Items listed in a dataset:

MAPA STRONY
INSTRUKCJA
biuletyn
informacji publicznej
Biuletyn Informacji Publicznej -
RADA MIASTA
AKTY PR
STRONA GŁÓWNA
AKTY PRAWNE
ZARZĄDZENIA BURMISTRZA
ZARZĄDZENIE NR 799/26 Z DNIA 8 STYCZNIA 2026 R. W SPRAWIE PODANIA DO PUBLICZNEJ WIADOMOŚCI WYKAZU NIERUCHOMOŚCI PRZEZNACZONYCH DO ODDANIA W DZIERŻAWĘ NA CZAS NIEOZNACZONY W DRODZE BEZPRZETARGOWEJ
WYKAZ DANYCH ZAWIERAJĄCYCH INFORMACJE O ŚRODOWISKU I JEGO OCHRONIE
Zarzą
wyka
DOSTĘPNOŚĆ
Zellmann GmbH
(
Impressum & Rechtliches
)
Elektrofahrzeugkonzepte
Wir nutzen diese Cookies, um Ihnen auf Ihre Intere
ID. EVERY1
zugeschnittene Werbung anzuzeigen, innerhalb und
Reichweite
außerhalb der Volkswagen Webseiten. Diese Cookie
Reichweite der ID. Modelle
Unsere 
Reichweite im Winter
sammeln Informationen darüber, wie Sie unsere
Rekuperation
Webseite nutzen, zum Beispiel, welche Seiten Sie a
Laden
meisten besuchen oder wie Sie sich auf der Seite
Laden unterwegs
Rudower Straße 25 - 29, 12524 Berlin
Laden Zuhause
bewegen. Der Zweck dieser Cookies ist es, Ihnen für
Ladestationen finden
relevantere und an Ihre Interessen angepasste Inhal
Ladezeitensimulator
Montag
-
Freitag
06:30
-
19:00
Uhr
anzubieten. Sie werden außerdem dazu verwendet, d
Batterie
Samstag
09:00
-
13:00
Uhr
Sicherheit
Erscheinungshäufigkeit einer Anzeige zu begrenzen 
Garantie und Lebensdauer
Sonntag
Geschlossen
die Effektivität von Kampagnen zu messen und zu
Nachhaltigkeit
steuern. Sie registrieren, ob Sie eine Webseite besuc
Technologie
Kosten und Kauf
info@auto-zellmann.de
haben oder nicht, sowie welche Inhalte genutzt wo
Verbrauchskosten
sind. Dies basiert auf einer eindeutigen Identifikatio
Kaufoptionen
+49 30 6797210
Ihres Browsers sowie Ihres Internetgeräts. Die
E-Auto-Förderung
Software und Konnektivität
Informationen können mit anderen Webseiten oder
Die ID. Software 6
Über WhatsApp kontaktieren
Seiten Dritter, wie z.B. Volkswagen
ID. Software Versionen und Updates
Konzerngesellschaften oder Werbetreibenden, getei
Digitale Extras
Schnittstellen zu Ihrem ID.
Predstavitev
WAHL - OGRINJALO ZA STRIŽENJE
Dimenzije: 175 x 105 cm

| What is being asked |
Go through the entries above and report every line in which the word "Reichweite" appears.

| Exercise response |
Reichweite
Reichweite der ID. Modelle
Reichweite im Winter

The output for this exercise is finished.